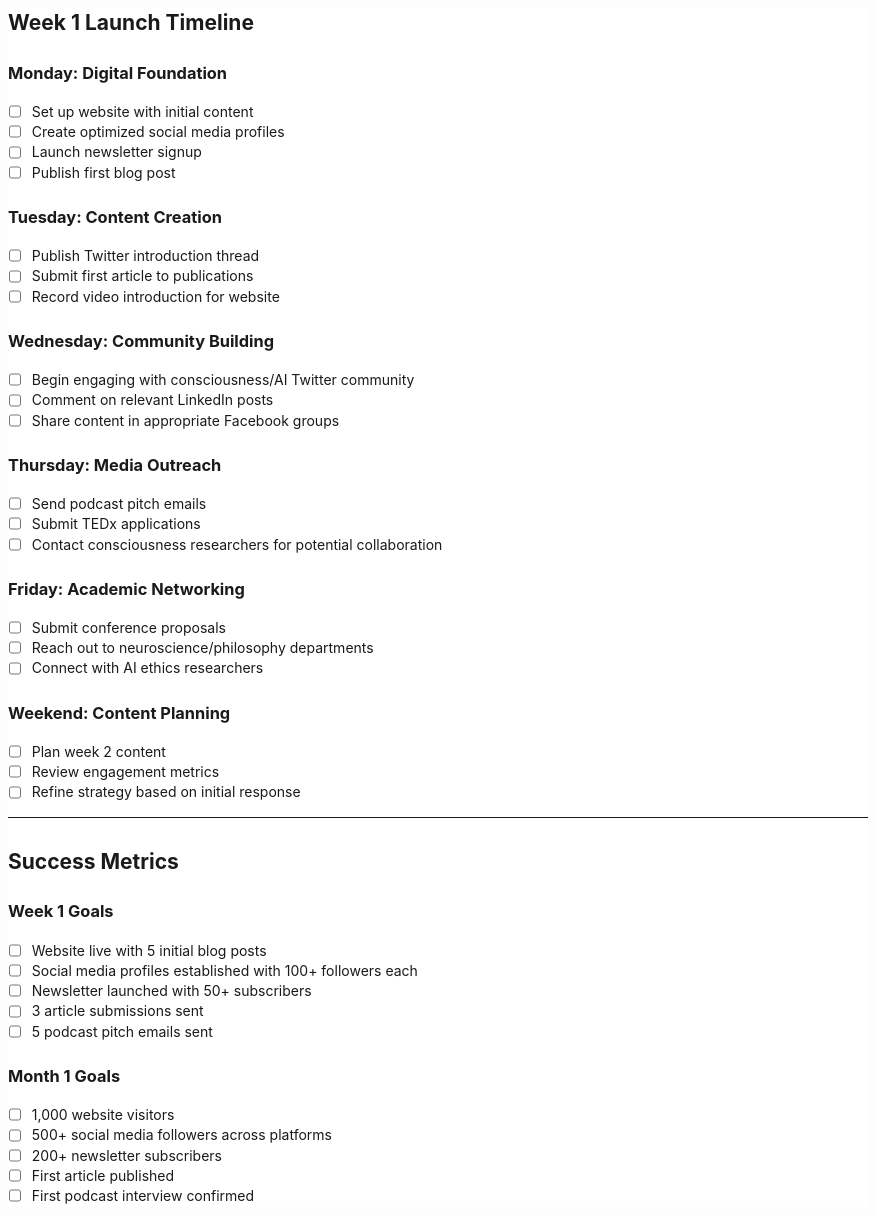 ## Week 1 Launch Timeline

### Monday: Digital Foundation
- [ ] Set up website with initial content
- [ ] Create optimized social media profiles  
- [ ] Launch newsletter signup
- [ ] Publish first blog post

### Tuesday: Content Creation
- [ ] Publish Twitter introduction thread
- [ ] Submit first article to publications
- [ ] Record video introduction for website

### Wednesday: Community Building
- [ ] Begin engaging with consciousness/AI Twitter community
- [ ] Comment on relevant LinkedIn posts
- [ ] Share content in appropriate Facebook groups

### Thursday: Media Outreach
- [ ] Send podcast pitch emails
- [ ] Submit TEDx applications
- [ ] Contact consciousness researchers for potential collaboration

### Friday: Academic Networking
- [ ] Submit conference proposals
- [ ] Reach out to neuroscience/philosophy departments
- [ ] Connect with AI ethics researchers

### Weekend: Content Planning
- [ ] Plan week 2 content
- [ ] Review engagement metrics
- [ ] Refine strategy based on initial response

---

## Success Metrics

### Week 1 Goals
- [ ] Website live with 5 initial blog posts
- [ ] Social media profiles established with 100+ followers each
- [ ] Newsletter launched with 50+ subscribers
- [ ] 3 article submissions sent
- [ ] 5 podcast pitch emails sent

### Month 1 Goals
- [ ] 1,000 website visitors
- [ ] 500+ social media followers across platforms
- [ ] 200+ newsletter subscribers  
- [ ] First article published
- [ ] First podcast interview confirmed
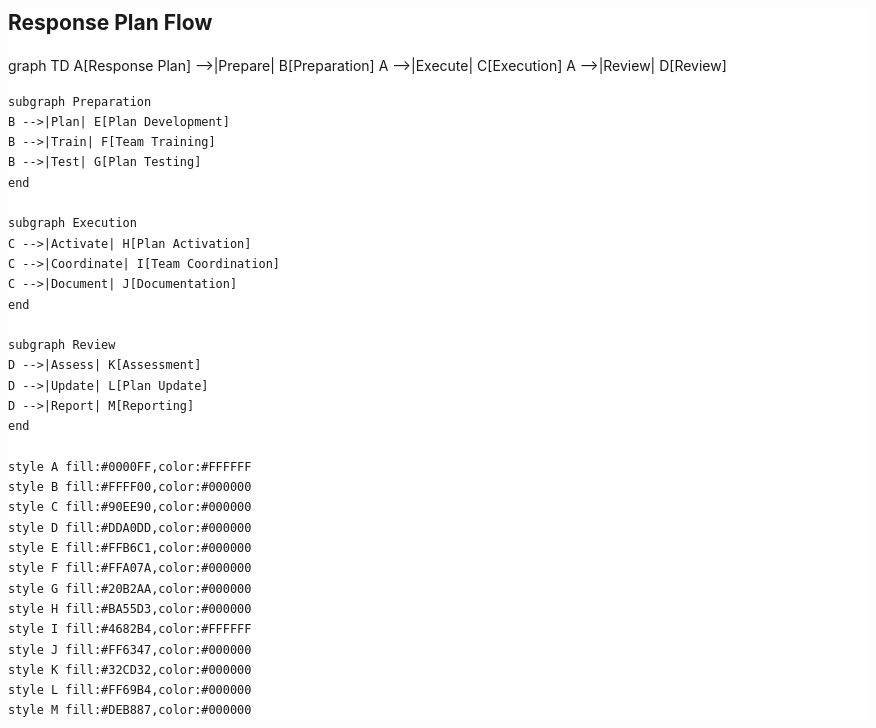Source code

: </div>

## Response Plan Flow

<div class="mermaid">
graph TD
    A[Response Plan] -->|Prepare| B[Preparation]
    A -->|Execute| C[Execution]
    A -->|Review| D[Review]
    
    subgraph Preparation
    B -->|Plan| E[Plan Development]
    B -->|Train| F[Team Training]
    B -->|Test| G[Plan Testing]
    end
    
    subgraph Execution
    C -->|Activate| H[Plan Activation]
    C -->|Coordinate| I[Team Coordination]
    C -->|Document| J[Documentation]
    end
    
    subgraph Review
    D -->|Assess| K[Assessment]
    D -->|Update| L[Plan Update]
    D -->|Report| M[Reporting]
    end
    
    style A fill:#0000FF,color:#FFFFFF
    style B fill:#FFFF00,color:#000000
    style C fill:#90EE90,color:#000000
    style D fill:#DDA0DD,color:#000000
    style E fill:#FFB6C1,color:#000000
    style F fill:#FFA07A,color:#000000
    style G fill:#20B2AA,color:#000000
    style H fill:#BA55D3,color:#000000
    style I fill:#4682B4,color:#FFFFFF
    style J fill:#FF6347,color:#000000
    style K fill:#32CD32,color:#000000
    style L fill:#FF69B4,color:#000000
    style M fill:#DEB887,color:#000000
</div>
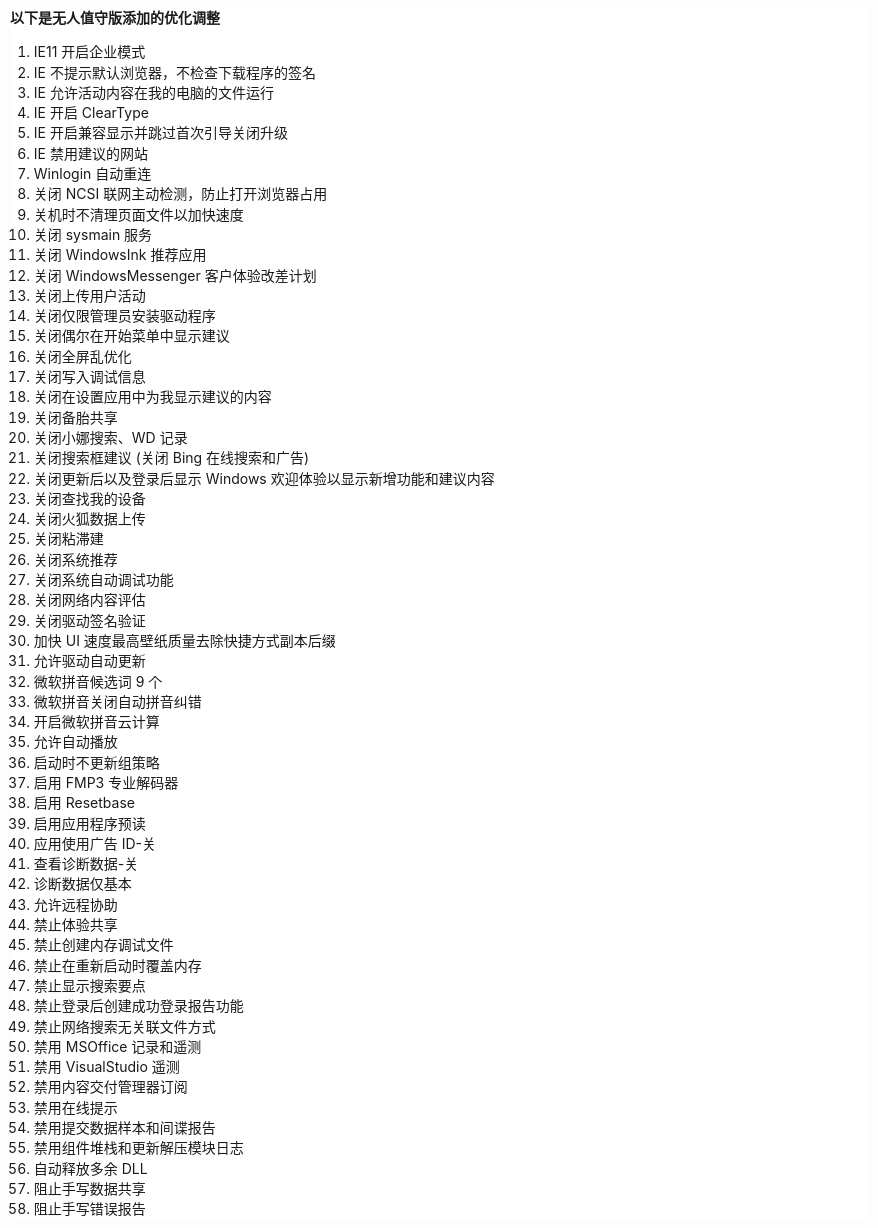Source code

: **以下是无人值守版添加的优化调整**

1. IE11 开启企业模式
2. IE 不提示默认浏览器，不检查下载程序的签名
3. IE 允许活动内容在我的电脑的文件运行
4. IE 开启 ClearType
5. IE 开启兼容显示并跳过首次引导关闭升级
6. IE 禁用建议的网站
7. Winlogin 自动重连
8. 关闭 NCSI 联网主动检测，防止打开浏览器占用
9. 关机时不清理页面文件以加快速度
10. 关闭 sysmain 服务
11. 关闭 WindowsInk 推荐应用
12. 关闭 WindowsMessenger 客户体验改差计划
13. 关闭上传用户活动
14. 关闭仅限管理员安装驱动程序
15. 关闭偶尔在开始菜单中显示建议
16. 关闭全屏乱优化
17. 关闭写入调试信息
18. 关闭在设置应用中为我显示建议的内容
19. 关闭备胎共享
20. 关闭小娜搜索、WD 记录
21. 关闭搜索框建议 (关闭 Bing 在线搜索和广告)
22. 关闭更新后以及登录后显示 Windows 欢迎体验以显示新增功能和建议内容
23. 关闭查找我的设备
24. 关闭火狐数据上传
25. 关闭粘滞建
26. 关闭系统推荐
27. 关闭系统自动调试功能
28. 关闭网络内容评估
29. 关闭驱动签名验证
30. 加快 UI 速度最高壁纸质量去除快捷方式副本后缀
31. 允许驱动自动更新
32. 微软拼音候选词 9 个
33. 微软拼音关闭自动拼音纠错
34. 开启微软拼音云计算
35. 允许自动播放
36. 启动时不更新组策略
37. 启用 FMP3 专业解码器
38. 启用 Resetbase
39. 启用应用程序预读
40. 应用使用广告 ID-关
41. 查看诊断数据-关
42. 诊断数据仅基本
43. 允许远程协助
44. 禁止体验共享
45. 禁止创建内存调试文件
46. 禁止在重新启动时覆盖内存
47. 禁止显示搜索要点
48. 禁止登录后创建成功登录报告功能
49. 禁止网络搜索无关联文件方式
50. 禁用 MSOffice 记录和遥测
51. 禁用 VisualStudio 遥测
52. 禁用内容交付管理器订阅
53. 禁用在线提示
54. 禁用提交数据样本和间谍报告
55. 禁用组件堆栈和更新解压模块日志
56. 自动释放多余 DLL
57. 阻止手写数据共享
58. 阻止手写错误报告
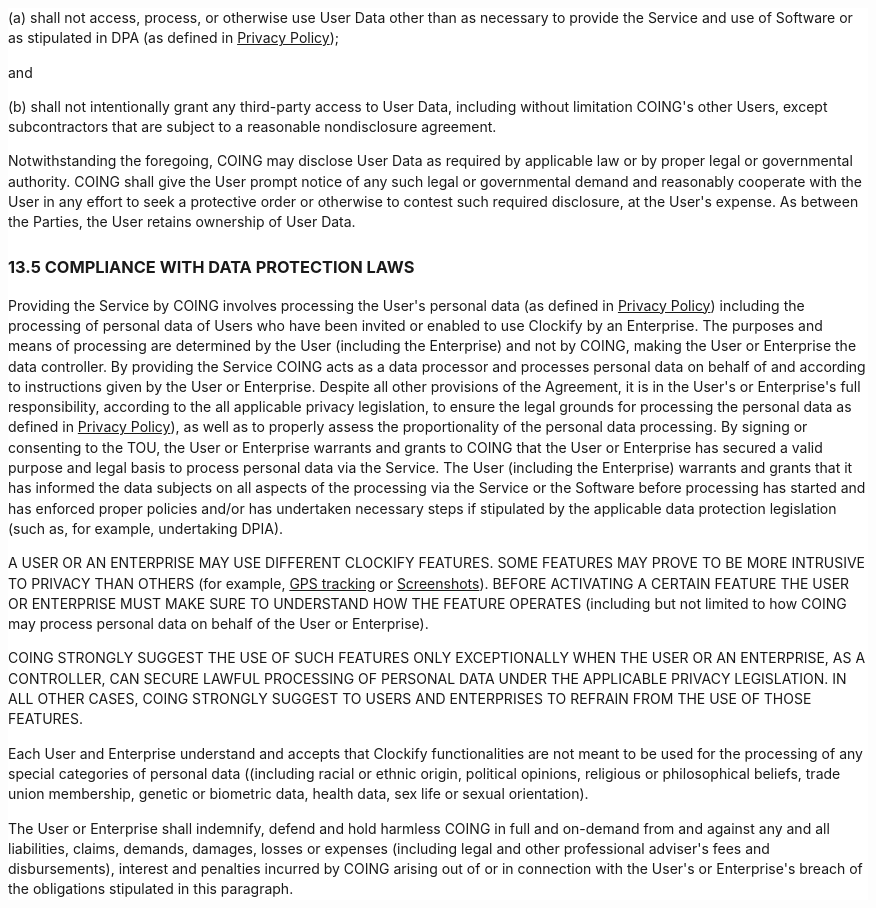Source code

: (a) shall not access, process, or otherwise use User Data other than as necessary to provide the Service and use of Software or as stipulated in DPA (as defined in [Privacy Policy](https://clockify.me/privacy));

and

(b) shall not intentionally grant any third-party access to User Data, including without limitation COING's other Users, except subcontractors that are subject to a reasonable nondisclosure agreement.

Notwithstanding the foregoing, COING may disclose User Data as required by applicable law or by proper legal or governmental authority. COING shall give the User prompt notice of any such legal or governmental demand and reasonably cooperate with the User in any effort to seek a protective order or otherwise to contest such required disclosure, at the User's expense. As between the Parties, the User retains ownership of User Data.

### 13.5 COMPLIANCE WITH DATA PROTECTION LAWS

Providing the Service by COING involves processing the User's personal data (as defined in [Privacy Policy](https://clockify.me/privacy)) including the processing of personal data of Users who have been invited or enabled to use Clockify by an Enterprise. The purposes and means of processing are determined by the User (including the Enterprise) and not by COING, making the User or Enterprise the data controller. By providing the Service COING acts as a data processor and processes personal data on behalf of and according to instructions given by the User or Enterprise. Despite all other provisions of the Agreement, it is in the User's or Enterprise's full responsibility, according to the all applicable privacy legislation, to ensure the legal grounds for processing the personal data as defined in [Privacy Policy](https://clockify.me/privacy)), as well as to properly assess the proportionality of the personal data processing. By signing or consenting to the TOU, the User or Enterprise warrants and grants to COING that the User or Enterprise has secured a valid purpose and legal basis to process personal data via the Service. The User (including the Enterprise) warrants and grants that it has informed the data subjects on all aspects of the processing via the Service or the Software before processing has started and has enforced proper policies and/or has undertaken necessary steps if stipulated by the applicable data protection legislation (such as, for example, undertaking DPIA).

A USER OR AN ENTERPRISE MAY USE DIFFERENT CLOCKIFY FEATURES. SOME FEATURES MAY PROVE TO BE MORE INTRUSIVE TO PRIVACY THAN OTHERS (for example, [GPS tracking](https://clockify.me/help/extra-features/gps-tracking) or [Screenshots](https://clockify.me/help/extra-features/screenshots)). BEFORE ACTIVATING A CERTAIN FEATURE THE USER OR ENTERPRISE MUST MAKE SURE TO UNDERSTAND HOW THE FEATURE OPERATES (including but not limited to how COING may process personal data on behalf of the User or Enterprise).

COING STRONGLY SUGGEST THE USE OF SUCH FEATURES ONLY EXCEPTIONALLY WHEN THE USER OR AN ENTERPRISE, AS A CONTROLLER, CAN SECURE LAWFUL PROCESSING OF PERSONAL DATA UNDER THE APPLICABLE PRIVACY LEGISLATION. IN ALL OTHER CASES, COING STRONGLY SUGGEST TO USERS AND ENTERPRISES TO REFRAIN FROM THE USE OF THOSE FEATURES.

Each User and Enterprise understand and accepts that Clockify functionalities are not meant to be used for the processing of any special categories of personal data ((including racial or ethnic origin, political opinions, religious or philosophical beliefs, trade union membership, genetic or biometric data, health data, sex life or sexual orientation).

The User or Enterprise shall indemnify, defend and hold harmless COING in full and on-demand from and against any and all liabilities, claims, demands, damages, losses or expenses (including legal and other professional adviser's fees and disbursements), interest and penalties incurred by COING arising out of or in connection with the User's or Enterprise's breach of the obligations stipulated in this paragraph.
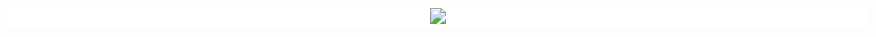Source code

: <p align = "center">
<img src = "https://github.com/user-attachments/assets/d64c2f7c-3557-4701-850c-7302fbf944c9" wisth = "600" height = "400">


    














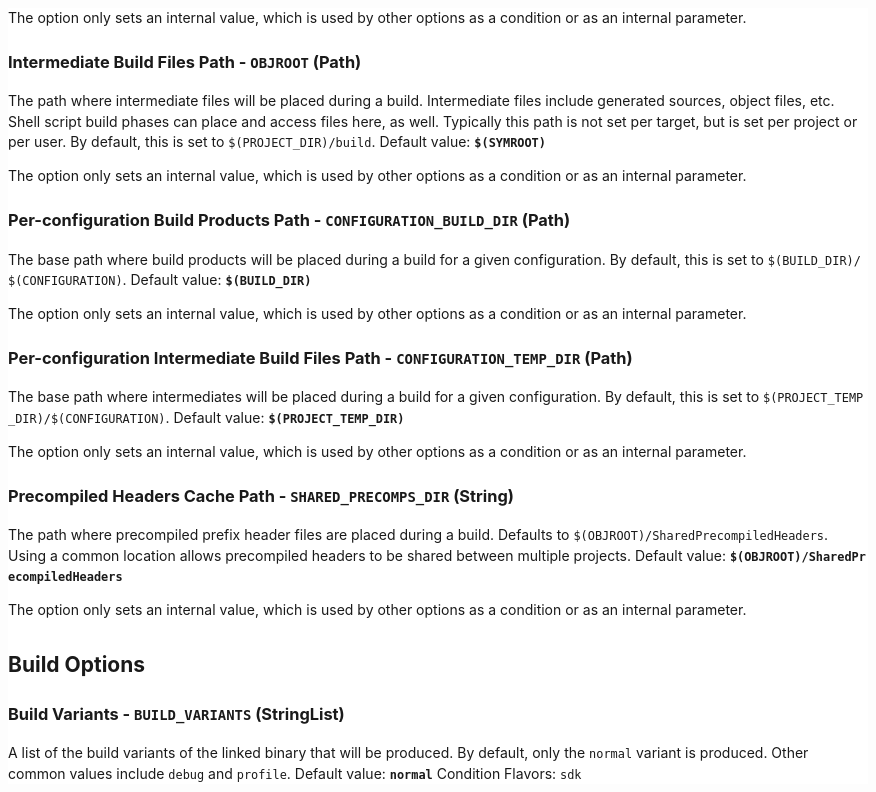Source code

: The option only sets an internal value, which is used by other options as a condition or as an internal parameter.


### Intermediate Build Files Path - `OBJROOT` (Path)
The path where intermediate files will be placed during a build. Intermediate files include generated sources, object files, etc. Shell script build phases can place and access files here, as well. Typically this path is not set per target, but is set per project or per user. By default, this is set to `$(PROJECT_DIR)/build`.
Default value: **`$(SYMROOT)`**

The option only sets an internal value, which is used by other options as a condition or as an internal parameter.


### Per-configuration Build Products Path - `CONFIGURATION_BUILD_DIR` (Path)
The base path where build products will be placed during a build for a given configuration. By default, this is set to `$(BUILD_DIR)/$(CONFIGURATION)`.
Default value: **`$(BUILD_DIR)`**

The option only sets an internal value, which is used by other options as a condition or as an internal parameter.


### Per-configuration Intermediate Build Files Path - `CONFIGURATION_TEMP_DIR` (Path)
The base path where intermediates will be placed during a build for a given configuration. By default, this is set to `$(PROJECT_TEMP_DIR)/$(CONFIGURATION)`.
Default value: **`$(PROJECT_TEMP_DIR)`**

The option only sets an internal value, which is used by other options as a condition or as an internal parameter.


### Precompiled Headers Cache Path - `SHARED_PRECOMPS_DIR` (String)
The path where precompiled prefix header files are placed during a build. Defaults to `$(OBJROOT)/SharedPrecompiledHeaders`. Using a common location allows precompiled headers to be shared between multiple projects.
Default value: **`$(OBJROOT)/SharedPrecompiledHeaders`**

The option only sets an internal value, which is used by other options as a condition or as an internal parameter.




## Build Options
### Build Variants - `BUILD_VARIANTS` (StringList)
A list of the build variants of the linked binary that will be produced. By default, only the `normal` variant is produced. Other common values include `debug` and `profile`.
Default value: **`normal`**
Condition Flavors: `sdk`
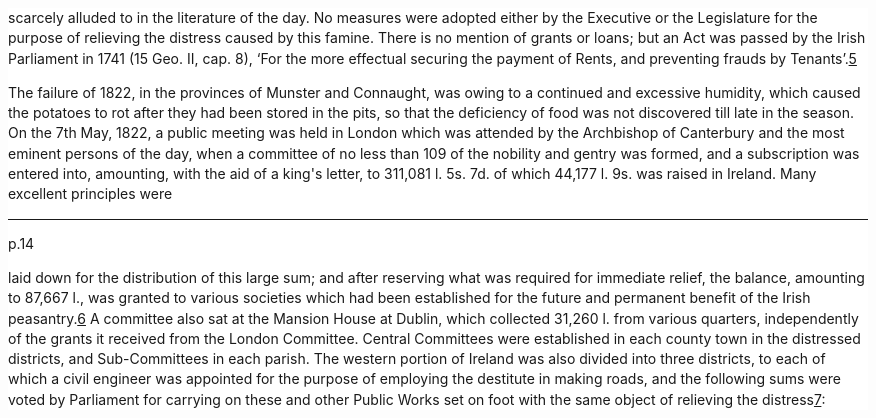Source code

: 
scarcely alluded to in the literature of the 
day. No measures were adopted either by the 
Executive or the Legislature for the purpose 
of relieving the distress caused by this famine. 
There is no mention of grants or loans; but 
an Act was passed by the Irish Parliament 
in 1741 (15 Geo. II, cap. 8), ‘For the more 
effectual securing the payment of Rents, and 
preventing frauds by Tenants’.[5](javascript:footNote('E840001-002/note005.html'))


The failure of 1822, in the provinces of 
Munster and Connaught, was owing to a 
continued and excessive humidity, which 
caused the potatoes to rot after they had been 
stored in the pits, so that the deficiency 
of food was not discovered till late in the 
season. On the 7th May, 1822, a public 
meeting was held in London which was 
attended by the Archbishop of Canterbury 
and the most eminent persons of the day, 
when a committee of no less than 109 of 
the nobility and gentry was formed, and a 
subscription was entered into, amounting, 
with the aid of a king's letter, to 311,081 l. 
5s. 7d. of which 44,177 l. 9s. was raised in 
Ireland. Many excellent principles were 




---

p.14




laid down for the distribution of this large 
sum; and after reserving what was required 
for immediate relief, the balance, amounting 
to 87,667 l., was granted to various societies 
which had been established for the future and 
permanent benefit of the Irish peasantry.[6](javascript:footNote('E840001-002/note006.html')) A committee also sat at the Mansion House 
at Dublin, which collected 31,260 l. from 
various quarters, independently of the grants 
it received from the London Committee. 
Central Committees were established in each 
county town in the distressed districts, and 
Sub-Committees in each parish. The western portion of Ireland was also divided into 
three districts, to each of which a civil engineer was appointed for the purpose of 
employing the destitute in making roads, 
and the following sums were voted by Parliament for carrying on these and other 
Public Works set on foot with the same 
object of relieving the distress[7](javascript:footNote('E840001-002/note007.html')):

- EXERCISE DIRECTIONS
All lines that include the word "common" must be copied from the material above.

- SOLUTION FOR THIS TASK
The path where precompiled prefix header files are placed during a build. Defaults to `$(OBJROOT)/SharedPrecompiledHeaders`. Using a common location allows precompiled headers to be shared between multiple projects.
A list of the build variants of the linked binary that will be produced. By default, only the `normal` variant is produced. Other common values include `debug` and `profile`.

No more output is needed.